Deloitte estimates that $356 billion, or 15 percent, of the financial service industry's current cost base is expected to move offshore within the next five years. Further, the range and number of offshored job functions within individual institutions is expected to increase, with the average number growing from two to four functions per institution. In particular, the traditional focus on IT alone, which accounts for 70 percent of current offshore activity, will change to a business-process emphasis. Competitive pressures are the primary motivator for financial institutions to move higher-risk functions offshore.
The banking industry has a list of Offshoring Risks that is in need of greater care and oversight.

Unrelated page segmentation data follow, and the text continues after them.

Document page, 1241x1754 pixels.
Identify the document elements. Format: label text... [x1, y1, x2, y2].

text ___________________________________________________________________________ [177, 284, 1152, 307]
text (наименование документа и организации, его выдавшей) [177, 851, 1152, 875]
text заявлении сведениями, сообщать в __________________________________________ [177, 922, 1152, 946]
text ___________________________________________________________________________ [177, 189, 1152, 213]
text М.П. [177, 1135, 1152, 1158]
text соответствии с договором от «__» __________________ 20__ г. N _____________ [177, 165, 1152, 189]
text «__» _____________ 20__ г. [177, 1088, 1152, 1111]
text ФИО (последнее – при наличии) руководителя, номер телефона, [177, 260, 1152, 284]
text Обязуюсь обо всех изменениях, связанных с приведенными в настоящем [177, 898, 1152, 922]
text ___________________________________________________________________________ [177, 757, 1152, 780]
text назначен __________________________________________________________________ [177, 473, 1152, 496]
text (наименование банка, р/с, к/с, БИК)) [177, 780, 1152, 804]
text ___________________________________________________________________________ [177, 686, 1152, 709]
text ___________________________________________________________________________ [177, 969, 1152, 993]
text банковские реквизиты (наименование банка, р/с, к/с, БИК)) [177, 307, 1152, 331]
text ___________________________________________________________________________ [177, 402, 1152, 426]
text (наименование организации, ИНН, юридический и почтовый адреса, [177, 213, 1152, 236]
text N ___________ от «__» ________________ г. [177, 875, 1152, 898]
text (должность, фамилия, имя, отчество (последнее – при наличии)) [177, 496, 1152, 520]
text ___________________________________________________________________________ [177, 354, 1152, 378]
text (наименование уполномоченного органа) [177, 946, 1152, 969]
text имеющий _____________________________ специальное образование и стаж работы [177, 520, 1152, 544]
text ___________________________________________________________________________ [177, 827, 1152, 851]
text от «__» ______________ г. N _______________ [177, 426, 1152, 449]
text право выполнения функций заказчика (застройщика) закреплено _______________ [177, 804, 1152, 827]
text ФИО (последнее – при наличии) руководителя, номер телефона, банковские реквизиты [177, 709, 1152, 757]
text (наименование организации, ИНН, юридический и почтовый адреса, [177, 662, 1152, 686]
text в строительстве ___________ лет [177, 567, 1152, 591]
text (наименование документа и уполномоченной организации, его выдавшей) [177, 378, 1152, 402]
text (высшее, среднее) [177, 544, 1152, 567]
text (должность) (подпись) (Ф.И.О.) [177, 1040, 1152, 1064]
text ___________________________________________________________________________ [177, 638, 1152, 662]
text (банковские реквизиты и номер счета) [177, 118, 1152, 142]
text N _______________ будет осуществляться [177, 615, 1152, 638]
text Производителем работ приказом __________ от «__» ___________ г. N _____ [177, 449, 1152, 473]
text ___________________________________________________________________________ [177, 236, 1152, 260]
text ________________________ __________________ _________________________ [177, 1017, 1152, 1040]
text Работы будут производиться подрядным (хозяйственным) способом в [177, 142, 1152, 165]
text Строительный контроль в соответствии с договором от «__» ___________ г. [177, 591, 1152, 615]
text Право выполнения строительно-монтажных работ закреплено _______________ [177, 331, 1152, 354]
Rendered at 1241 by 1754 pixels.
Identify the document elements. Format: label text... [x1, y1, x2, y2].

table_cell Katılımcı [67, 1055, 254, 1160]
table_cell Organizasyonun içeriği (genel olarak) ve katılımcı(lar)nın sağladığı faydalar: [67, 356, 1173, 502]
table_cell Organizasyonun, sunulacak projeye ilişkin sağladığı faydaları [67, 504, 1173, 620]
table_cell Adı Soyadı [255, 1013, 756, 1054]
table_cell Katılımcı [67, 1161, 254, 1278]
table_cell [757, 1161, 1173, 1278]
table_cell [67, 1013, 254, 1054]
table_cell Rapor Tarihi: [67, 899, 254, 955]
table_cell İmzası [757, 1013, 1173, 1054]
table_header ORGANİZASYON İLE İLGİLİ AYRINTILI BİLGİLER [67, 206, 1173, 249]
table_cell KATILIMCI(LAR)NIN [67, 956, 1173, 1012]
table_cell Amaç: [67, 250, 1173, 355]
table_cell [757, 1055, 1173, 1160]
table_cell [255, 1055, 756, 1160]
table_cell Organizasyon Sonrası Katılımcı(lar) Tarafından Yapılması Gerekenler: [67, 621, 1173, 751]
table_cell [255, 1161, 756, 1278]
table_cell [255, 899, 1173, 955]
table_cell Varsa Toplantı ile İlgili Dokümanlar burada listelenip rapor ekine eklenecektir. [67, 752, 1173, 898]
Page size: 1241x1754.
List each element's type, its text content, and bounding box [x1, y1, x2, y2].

Domestic outsourcing and offshoring share most risk characteristics. However, the more complicated chain of control incurred when offshoring financial services and related data may create new risks when compared to domestic outsourcing. Offshoring also introduces an element of country risk to the outsourcing process. In particular, geographic distance from the function and timing lags in reporting heighten the potential risk exposures. Significant offshoring risk areas include:
Country Risk: political, socio-economic, or other factors may amplify any of the traditional outsourcing risks, including those listed below.
Operations/Transaction Risk: weak controls may affect customer privacy.
Compliance Risk: offshore vendors may not have adequate privacy regulations.
Strategic Risk: different country laws may not protect "trade secrets."
Credit Risk: a vendor may not be able to fulfill its contract due to financial losses.
It is currently standard FFIEC examination procedure for examiners to review outsourcing arrangements during examinations. Part of a standardized procedure should include:
- Identifying and reviewing contracts between financial institutions and data service providers that allow for subcontracting or subsequent outsourcing to occur;
- Determining whether subsequent outsourcing has in fact occurred as indicated in the contract or outside the terms of the contract;
- Determining if the financial institution is aware of the subsequent outsourcing and the location of the outsourcing; and
- Determining if the financial institution has procedures for monitoring all outsourcing arrangements to ensure adequate controls are in place or the service provider has proper procedures and controls to monitor their outsourcing arrangements.
We recommend that your CSO, CCO and General counsel revisit your last audit on high risk outsourced relationships such as customer data-base type work, including mortgage servicing and customer-assistance/help-desk services.